Why This Cohort Matters for Human-AI Interfaces
Interface-first startups often punch above their weight because they turn raw capability into repeatable behavior. Other alumni are illustrative: Hugging Face began the open AI development movement by making deep models accessible and collaborative, as much a product decision as a research accomplishment.
Industry analysts consistently note that adoption is as much about trust, transparency and control — not just accuracy. McKinsey and others have observed that those productivity gains appear when A.I. is embedded in everyday flows, not bolted on. This class embraces that truth — speaking, smelling, looking and concentrating are the new inputs.

What To Watch Next as These Interfaces Launch
How they achieve traction will vary for these concepts. Telepath will have to convince us that a no-app paradigm is superior to the muscle memory of decades. Primitive and Feather will be judged by how much busywork gets burned away, not on the novelty of their flames. You have to feel Intension will make a notable positive difference in your focus, not that it is being forced.

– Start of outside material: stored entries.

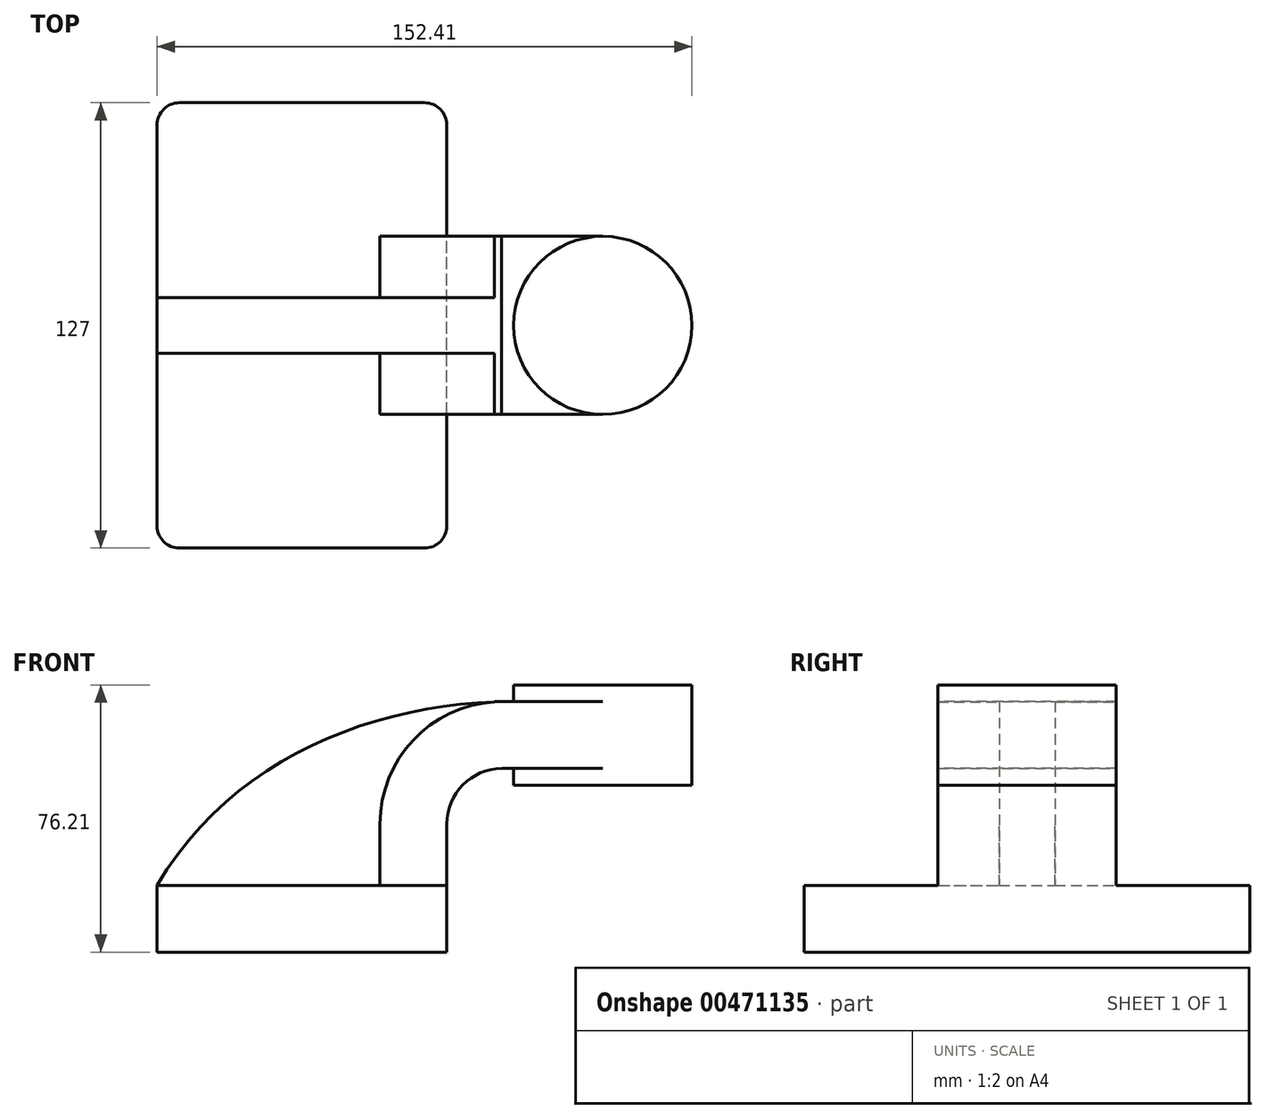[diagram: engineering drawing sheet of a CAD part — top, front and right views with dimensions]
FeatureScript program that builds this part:
annotation { "Feature Type Name" : "Feature", "Feature Type Description" : "" }
export const myFeature = defineFeature(function(context is Context, id is Id, definition is map)
    precondition{}
    {
        {
            var Q0;
            Q0=qCreatedBy(makeId("Front.planeOp"),FACE);
            var sketch = newSketch(context, id + "F0", { "sketchPlane" : qUnion([Q0])});
            skLineSegment(sketch, "E0.bottom", {"start": v(-41.28, 9.53) * mm, "end": v(41.28, 9.53) * mm});
            skLineSegment(sketch, "E0.top", {"start": v(-41.28, -9.52) * mm, "end": v(41.27, -9.52) * mm});
            skLineSegment(sketch, "E0.left", {"start": v(-41.28, 9.53) * mm, "end": v(-41.28, -9.52) * mm});
            skLineSegment(sketch, "E0.right", {"start": v(41.28, 9.53) * mm, "end": v(41.27, -9.52) * mm});
            skPoint(sketch, "E0.middle", {"position": v(0, 0) * mm});
            skLineSegment(sketch, "E1.bottom", {"start": v(60.32, 38.1) * mm, "end": v(111.12, 38.1) * mm});
            skLineSegment(sketch, "E1.top", {"start": v(60.33, 66.68) * mm, "end": v(111.12, 66.68) * mm});
            skLineSegment(sketch, "E1.left", {"start": v(60.32, 38.1) * mm, "end": v(60.32, 66.67) * mm});
            skLineSegment(sketch, "E1.right", {"start": v(111.12, 38.1) * mm, "end": v(111.12, 66.68) * mm});
            skPoint(sketch, "E1.middle", {"position": v(85.72, 52.39) * mm});
            skLineSegment(sketch, "E2", {"start": v(41.28, 9.53) * mm, "end": v(41.28, 27) * mm});
            skArc(sketch, "E3", {"start": v(41.27, 27) * mm, "mid": v(45.85, 38.15) * mm, "end": v(56.94, 42.88) * mm});
            skLineSegment(sketch, "E4", {"start": v(56.94, 42.88) * mm, "end": v(85.72, 42.88) * mm});
            skLineSegment(sketch, "E5.0", {"start": v(56.84, 61.93) * mm, "end": v(85.72, 61.93) * mm});
            skArc(sketch, "E5.1", {"start": v(22.22, 27) * mm, "mid": v(32.34, 51.59) * mm, "end": v(56.84, 61.93) * mm});
            skLineSegment(sketch, "E5.2", {"start": v(22.22, 9.53) * mm, "end": v(22.22, 27) * mm});
            skFitSpline(sketch, "E6", {"points": [v(56.84, 61.93) * mm, v(-41.28, 9.53) * mm], "startDerivative": vector(-114, -3.51) * mm, "endDerivative": vector(-63.51, -107.52) * mm});
            skLineSegment(sketch, "E7", {"start": v(85.72, 61.93) * mm, "end": v(85.72, 42.88) * mm});
            skLineSegment(sketch, "E8", {"start": v(85.72, 75.31) * mm, "end": v(85.72, 26.96) * mm});
            skPoint(sketch, "E8.startSnap0", {"position": v(85.72, 66.68) * mm});
            skSolve(sketch);
        }
        {
            var Q0;
            Q0=makeQuery(id+"F0.imprint","IMPRINT",FACE,{"disambiguationData":[TD([[makeQuery(id+"F0.imprint","IMPRINT",EDGE,{"derivedFrom":sQuery(id+"F0.wireOp",EDGE,"E0.top")}),1.0]])]});
            extrude(context, id + "F1", {"entities" : qUnion([Q0]), "endBound" : BoundingType.SYMMETRIC, "depth" : 127 * mm});
        }
        {
            var Q0;
            {var subQ0=sQuery(id+"F0.wireOp",EDGE,"E4");var subQ1=sQuery(id+"F0.wireOp",EDGE,"E1.left");var subQ2=makeQuery(id+"F0.imprint","INTERSECT",VERTEX,{"derivedFrom":[subQ1,subQ0]});Q0=makeQuery(id+"F0.imprint","IMPRINT",FACE,{"disambiguationData":[TD([[makeQuery(id+"F0.imprint","IMPRINT",EDGE,{"disambiguationData":[TD([[subQ2,-1.0]])],"derivedFrom":subQ1}),-1.0]])]});}
            var Q1;
            {var subQ1=sQuery(id+"F0.wireOp",EDGE,"E2");Q1=makeQuery(id+"F0.imprint","IMPRINT",FACE,{"disambiguationData":[TD([[makeQuery(id+"F0.imprint","IMPRINT",EDGE,{"derivedFrom":subQ1}),1.0]])]});}
            extrude(context, id + "F2", {"entities" : qUnion([Q0, Q1]), "operationType" : NewBodyOperationType.ADD, "endBound" : BoundingType.SYMMETRIC, "depth" : 50.8 * mm});
        }
        {
            var Q0;
            {var subQ3=sQuery(id+"F0.wireOp",EDGE,"E5.2");Q0=makeQuery(id+"F0.imprint","IMPRINT",FACE,{"disambiguationData":[TD([[makeQuery(id+"F0.imprint","IMPRINT",EDGE,{"derivedFrom":subQ3}),1.0]])]});}
            extrude(context, id + "F3", {"entities" : qUnion([Q0]), "operationType" : NewBodyOperationType.ADD, "endBound" : BoundingType.SYMMETRIC, "depth" : 15.88 * mm});
        }
        {
            var Q0;
            {var subQ4=sQuery(id+"F0.wireOp",EDGE,"E1.right");Q0=makeQuery(id+"F0.imprint","IMPRINT",FACE,{"disambiguationData":[TD([[makeQuery(id+"F0.imprint","IMPRINT",EDGE,{"derivedFrom":subQ4}),1.0]])]});}
            var Q1;
            Q1=sQuery(id+"F0.wireOp",EDGE,"E8");
            revolve(context, id + "F4", {"operationType" : NewBodyOperationType.ADD, "entities" : qUnion([Q0]), "axis" : qUnion([Q1]), "revolveType" : RevolveType.FULL});
        }
        {
            var Q0;
            Q0=makeQuery(id+"F1.opExtrude","CAP_EDGE",EDGE,{"disambiguationData":[OSD([sQuery(id+"F0.wireOp",EDGE,"E0.right")])],"isStart":false});
            var Q1;
            Q1=makeQuery(id+"F1.opExtrude","CAP_EDGE",EDGE,{"disambiguationData":[OSD([sQuery(id+"F0.wireOp",EDGE,"E0.left")])],"isStart":false});
            var Q2;
            Q2=makeQuery(id+"F1.opExtrude","CAP_EDGE",EDGE,{"disambiguationData":[OSD([sQuery(id+"F0.wireOp",EDGE,"E0.left")])],"isStart":true});
            var Q3;
            Q3=makeQuery(id+"F1.opExtrude","CAP_EDGE",EDGE,{"disambiguationData":[OSD([sQuery(id+"F0.wireOp",EDGE,"E0.right")])],"isStart":true});
            fillet(context, id + "F5", {"entities" : qUnion([Q0, Q1, Q2, Q3]), "radius" : 6.35 * mm, "tangentPropagation" : true, "allowEdgeOverflow" : false});
        }
    });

Two teams face distinctive guardrails. Nubrain’s EEG translation raises obvious questions of privacy and consent; compliance with nascent neurotech standards as developed by groups such as IEEE and policy guidance sleuthed out from bioethics researchers will be crucial. Presq will have to prove that creator-led manufacturing is scalable in practice, beyond one-off drops, into proper supply chains.
If Betaworks is right, adoption will occur where interfaces make AI feel less like a model and more like a medium. From scent memories to ambient computers, this group is betting that the next wave of breakthroughs are going to be felt at the interface where humans touch machines.